The Fact Sheet declared a shared commitment to “free and fair trade.” Lawyers recognize the elasticity of that phrase.

‘Free' trade allows either side to demand the other drop its bound Most-Favored Nation tariffs to below its actually-applied duty rates. ‘Fair' trade permits either side to impose on the other anti-dumping and countervailing duties. Whole-hearted commitment to ‘free' trade would suggest a bilateral free trade agreement, which this columnist indeed will suggest.

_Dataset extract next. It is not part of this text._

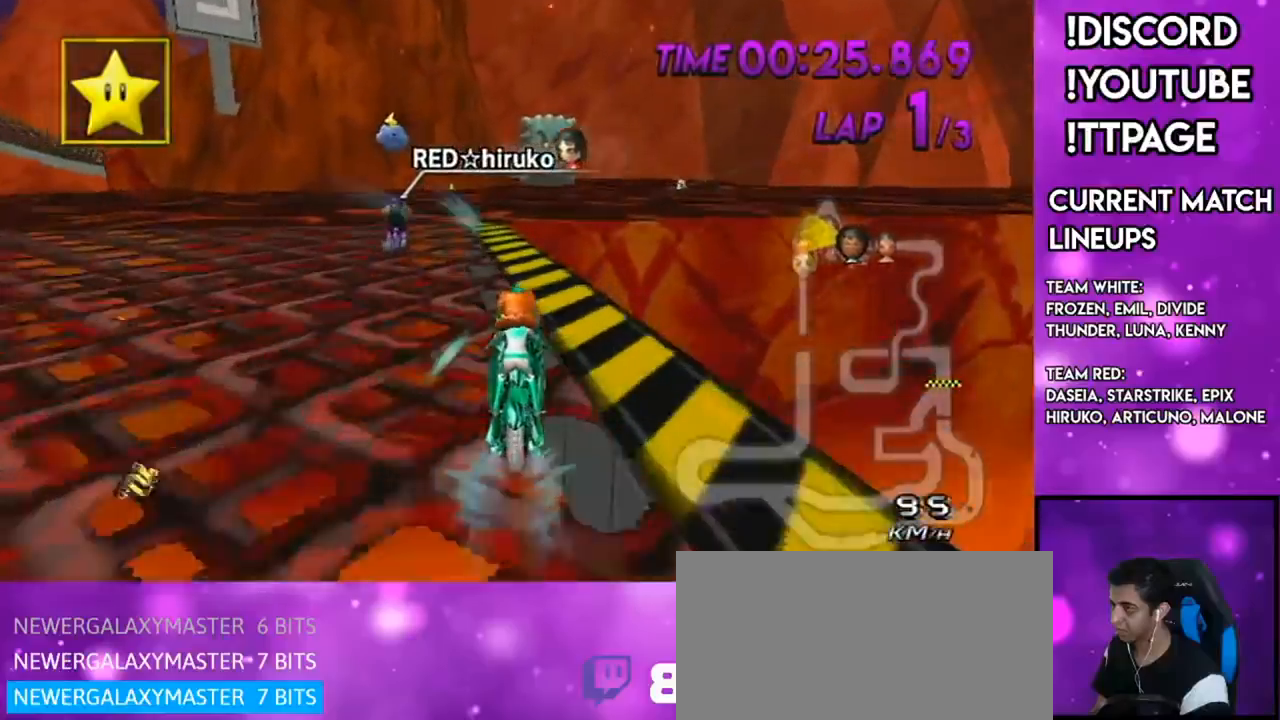
{"buttons": ["A", "R1"], "left_stick": "right", "right_stick": "center", "events": [[67, "DPAD_UP", "up"], [317, "R1", "down"], [367, "left_stick", "right"]]}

Serious attention to ‘fair' trade would address labor, environmental, and women's rights, as did the Trans Pacific Partnership, which India could join, as this columnist already has suggested.

So, what trade deals did the Fact Sheet announce? First, India's SpiceJet Ltd. agreed to buy 100 new Boeing 737MAX-8s, for a total of 205 planes valued at more than $20 billion.

Whoops! That SpiceJet deal was done earlier in 2017, but at least it supports 130,000 American jobs.

Second, the two countries signed the World Trade Organization's Trade Facilitation Agreement (TFA).

Whoops, that's not new news either! The TFA was completed in December 2013.

Yes, 2013, WTO Ministerial Conference in Bali, and took effect on 22 February 2017. Ditto for the ballyhooed gas deals.

What would have been new news was a deal on H-1B visas. No mention of them.

Instead, India agreed to give Ivanka Trump a visa to lead the U.S. delegation to the Global Entrepreneurship Summit.